### [Preguntas]
1 - Responde con los datos del texto sobre la salud de los dirigentes:
(a) ¿A qué organismo se enviaron parte de las deyecciones del Secretario General?
(b) ¿Qué presidente francés murió de un cáncer disfrazado de gripe?
(c) ¿Durante cuántos años soportó François Mitterrand un cáncer?
2 - Resume en dos oraciones el texto sobre la salud de los dirigentes.
3 - Copia literalmente el fragmento del texto sobre la salud de los dirigentes que va de "En su día, la" a "cajita de pino.".

### [Texto del documento]
§ §
Parte de las deyecciones del Secretario General les fueron enviadas a la CIA que, a su vez, se dio el dudoso gusto de analizar lo que Gabriel García Márquez no hubiese dudado en llamar “mierda”, por muy proveniente de un eminente sistema digestivo que fuese.
Este escatológico capítulo de la Guerra Fría es comentado en un libro cuyo título lo dice todo: “CIA Analysts Process, An Expose – How CIA Analysts Sabotage US Intelligence” (Breaker McCoy Editor – 2007), con algunas frases para el bronce, como las que siguen:
“No hace falta un psicólogo de mucha experiencia para detectar la psicopatología institucional representada por un interés patentado en la materia fecal de un enemigo”. “Eso demuestra la necesidad de expresar el profundo convencimiento de que la Agencia que examina la mierda de sus adversarios siente que está en el mismo nivel”.
En su día, la salud de Mao Tsé Dong también hizo correr mucha tinta, y la pertinacia con la que los líderes de los socialismos reales se empeñaban en creer que eran eternos no hacía sino aumentar la curiosidad por el estado de salud de una gerontocracia que no abandonaba el poder sino en una cajita de pino.
En occidente, un cáncer obcecadamente disfrazado de gripe terminó por llevarse al presidente francés Georges Pompidou. Aun cuando se le veía inflado como una montgolfière por culpa de los corticoides, ningún periodista osó siquiera mencionar que Pompidou estaba agonizando a ojos vista. Por su parte, el presidente François Mitterrand soportó estoicamente un cáncer durante 14 años, mientras hacía publicar partes médicos que lo mostraban en la plenitud de sus medios. Cada vez que alguno de sus consejeros le mencionó la posibilidad de dimitir, respondió con altivez que no cedería ni un minuto de su mandato.
§ §
[Registros extraídos]
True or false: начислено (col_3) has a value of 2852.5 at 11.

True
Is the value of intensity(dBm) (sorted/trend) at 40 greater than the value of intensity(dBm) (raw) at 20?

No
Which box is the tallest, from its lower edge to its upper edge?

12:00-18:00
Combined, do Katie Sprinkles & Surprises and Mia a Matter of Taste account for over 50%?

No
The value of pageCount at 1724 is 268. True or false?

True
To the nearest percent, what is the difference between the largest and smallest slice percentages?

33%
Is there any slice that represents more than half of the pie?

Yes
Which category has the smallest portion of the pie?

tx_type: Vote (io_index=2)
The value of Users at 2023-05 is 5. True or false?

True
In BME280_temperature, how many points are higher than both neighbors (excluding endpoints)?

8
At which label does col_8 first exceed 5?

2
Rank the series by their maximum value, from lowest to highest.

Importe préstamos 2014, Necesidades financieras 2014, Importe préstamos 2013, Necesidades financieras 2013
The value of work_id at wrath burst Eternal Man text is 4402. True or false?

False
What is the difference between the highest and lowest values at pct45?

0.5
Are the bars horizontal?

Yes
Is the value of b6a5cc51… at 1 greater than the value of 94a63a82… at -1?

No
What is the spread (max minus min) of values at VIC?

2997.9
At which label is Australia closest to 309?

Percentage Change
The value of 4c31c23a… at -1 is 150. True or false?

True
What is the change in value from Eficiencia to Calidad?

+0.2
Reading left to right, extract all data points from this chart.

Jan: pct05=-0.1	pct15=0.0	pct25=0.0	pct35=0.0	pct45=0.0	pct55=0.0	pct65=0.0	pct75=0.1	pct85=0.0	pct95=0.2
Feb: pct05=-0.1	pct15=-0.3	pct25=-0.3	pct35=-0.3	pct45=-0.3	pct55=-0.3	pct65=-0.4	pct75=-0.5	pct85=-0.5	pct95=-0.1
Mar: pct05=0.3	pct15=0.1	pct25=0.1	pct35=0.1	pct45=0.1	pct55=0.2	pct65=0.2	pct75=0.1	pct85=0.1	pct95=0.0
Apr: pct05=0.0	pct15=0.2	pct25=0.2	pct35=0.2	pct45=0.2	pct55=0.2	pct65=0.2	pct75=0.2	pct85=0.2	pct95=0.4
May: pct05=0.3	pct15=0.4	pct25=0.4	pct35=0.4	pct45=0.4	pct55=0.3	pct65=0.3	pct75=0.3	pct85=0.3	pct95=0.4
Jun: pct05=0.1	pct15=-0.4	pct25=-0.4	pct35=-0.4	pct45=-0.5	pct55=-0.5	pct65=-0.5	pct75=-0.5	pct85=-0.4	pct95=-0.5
§ §
### [Soluciones]
1 -
(a) A la CIA.
(b) Georges Pompidou.
(c) Durante 14 años.

2 - Parte de las deyecciones del Secretario General se enviaron a la CIA, que las analizó, y este capítulo de la Guerra Fría se comenta en un libro publicado en 2007. La salud de Mao Tsé Dong también hizo correr mucha tinta, mientras que en occidente Georges Pompidou murió de un cáncer disfrazado de gripe y François Mitterrand soportó un cáncer durante 14 años sin renunciar a su mandato.

3 -
En su día, la salud de Mao Tsé Dong también hizo correr mucha tinta, y la pertinacia con la que los líderes de los socialismos reales se empeñaban en creer que eran eternos no hacía sino aumentar la curiosidad por el estado de salud de una gerontocracia que no abandonaba el poder sino en una cajita de pino.